▸ THE TASK
Once "pinky mcp: (110, 123)" turns up in a line below, reproduce that line and those after it exactly, stopping after the line with "pinky tip: (255, 311)"; leave pictures out.

-*-*-

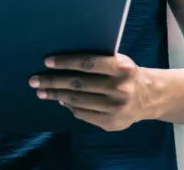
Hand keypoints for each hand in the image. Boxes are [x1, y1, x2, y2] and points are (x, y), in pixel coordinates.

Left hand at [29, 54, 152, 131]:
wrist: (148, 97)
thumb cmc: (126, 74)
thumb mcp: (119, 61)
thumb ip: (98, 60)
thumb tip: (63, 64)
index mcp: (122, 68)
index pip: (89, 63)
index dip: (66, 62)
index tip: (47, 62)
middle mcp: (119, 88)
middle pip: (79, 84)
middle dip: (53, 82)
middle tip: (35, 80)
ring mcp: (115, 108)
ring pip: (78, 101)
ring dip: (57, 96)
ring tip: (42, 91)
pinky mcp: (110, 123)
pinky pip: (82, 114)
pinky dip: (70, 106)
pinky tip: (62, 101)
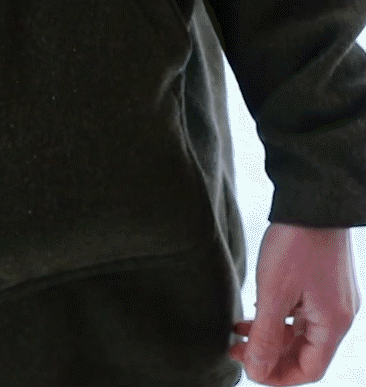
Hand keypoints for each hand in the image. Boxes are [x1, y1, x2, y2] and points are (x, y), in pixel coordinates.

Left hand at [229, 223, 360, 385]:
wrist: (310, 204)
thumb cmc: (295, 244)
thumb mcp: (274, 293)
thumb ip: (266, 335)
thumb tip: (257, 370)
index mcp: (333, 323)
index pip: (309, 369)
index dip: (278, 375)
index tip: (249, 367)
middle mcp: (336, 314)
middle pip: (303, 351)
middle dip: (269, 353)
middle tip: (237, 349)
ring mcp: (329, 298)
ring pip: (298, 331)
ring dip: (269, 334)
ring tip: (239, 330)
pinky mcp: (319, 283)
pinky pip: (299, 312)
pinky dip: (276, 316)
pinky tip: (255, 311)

-*-*-

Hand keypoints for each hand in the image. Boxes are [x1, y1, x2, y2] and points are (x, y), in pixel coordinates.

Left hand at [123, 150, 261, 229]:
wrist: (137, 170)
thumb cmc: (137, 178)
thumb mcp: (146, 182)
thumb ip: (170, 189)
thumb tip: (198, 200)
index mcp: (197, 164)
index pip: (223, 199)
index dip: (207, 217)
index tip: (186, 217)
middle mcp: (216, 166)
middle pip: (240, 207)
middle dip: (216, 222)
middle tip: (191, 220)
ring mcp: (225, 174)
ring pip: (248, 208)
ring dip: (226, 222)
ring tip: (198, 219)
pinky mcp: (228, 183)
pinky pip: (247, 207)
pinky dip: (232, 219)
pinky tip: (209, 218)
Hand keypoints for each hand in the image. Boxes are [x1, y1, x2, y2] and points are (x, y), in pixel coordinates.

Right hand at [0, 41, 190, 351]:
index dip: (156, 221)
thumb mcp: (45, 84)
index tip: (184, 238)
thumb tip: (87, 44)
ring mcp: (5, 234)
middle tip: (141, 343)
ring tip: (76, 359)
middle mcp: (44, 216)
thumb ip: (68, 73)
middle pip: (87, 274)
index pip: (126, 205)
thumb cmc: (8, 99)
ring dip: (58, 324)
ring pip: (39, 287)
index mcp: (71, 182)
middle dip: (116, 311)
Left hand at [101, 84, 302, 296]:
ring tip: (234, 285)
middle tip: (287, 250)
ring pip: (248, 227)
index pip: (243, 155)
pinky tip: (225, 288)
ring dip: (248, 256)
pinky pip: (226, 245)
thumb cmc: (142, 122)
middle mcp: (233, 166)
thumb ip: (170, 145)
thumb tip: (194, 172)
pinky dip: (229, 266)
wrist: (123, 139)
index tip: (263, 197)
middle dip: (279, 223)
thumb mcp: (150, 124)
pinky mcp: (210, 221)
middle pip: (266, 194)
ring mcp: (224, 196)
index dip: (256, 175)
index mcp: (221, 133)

-*-*-

▸ RESPONSE BELOW
pinky mcp: (110, 123)
pinky pip: (82, 114)
pinky dip: (70, 106)
pinky tip: (62, 101)
Hand keypoints for each hand in the image. Boxes are [x1, y1, x2, y2] and points are (x, y), in pixel coordinates.

Left hand at [229, 223, 360, 385]:
wrist: (310, 204)
thumb cmc: (295, 244)
thumb mcp: (274, 293)
thumb ip: (266, 335)
thumb tip: (257, 370)
index mcp: (333, 323)
index pip: (309, 369)
index dip: (278, 375)
index tip: (249, 367)
middle mcp: (336, 314)
middle pip: (303, 351)
middle dip: (269, 353)
middle tip: (237, 349)
ring mcp: (329, 298)
ring pip: (298, 331)
ring dip: (269, 334)
ring tip: (239, 330)
pinky mcp: (319, 283)
pinky pip: (299, 312)
pinky dip: (276, 316)
pinky tip: (255, 311)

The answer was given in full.